Située dans la région du sud-ouest du pays, la localité de Bimbia a autrefois servi de point de départ des esclaves vers l’Amérique. Des Afro-Américains y affluent désormais, en quête de leurs origines.

Le Musée national de Yaoundé, capitale du Cameroun abrite du 20 au 22 juin prochain un symposium pour le souvenir intitulé «Bimbia, lieu d’esclavage, mémoire de l’Humanité».

C’est le thème de cette rencontre internationale, visant à replonger les Africains dans les couloirs de l’histoire et notamment dans le passé du Cameroun en matière de traite négrière. Car si l’on connaît l’île de Gorée, au Sénégal, l’on semble moins informé sur Bimbia, petit village de l’arrondissement de Limbe III, région du sud-ouest du Cameroun.

Ancien port d’embarquement des esclaves, Bimbia a vu partir des millions d’Africains, arrachés à leurs terres à destination de l’Occident, en route pour l’esclavage. Des chercheurs américains estiment d’ailleurs que sur les douze millions d’Africains rendus esclaves entre le XVIe et le XIXe siècle, 10% seraient partis de Bimbia. C’est beaucoup plus que ceux ayant emprunté la porte du non-retour à partir de l’île de Gorée…

Le Cameroun veut donc sortir Bimbia de l’anonymat. Des chercheurs, des universitaires, des promoteurs de tourisme culturel et autres spécialistes des questions liées aux sites mémoriels et à l’esclavage se réuniront à Yaoundé. Les objectifs de ces assises scientifiques organisées par le ministère des Arts et de la Culture (MINAC) ont été clairement définis. Il faut rétablir le contexte historique et patrimonial des ruines de Bimbia, comprendre sa disparition des cartes et de l’histoire et le désintérêt affiché par les chercheurs pour ce lieu et les décombres retrouvés sur place.

Des chaînes accrochées sur des murs affaissés au niveau de la mangeoire des esclaves, des graffitis, des morceaux de métal et surtout, cette porte sur l’océan Atlantique, point de départ des bateaux négriers. Près de 200 navires seraient partis de là. 
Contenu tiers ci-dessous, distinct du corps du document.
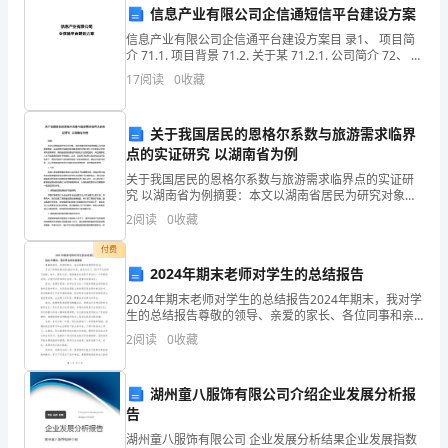
信息产业有限公司企信通短信平台建设方案
工
信息产业有限公司企信通平台建设方案目 录1、 项目简
介 71.1. 项目背景 71.2. 关于某 71.2.1. 公司简介 72、 某
作
技术体系简介 92.1. 产品技术标准 92.2. 某开发
17
阅读
0
收藏
合个性的教育资源。
面
临
关于我国居民的恩格尔系数与旅游需求临界
点的实证研究 以湖南省为例
了
关于我国居民的恩格尔系数与旅游需求临界点的实证研
究 以湖南省为例摘要：本文以湖南省居民为研究对象，
更
通过收集居民的消费数据以及旅游需求数据，运用恩格
2
阅读
0
收藏
尔系数和旅游需求临界点理论进行分析和实证研究。研
多
究结
付费
的
2024年期末老师对学生的总结报告
2024年期末老师对学生的总结报告2024年期末，我对学
挑
生的总结报告尊敬的领导、亲爱的家长、各位同事和亲
爱的学生们：在这个特殊而难忘的2024年里，我们走过
未来的发展做好充分的准备。
2
阅读
0
收藏
战
了一段不平凡的学习旅程。如今，期末已至，我想
和
湖州童八服饰有限公司介绍企业发展分析报
机
告
湖州童八服饰有限公司 企业发展分析结果企业发展指数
Classé au patrimoine national du Cameroun, ce site de «déportation» des esclaves revient progressivement au-devant de la scène. Ce, depuis 2010, à la faveur du Programme de retour aux origines pour la reconnexion avec l’Afrique. Une initiative fortement soutenue par l’association américaine Act of Random Kindness (Ark) Jammers, présidée par la chanteuse camerounaise Avline Ava.

Elle conduit régulièrement sur le site de Bimbia, des noirs américains en quête de leurs origines. Une première vague de 87 personnes est arrivée en 2011. A Bimbia, des comédiens leur ont présenté des scènes douloureuses, retraçant le départ forcé de leurs aïeux. D’autres vagues de retour aux sources ont suivi. Car à la suite de test d’ADN, près de 8.000 Afro-Américains ont découvert leurs origines camerounaises. Dont une quinzaine d’artistes à l’instar de Quincy Jones, Spike Lee et India Arie.

Le symposium que le Cameroun organise vise à jouer sa part dans la reconstitution de l’histoire de l’humanité, celle de la traite négrière en particulier. La rencontre du 20 juin 2017 sera d’ailleurs un prétexte pour la constitution du dossier de proposition du site de Bimbia sur la liste du patrimoine mondial de l'UNESCO. En prélude à cet événement, une exposition sur cette autre porte du non-retour s’est déroulée du 7 au 13 juin dernier à l’ambassade du Cameroun à Paris en France.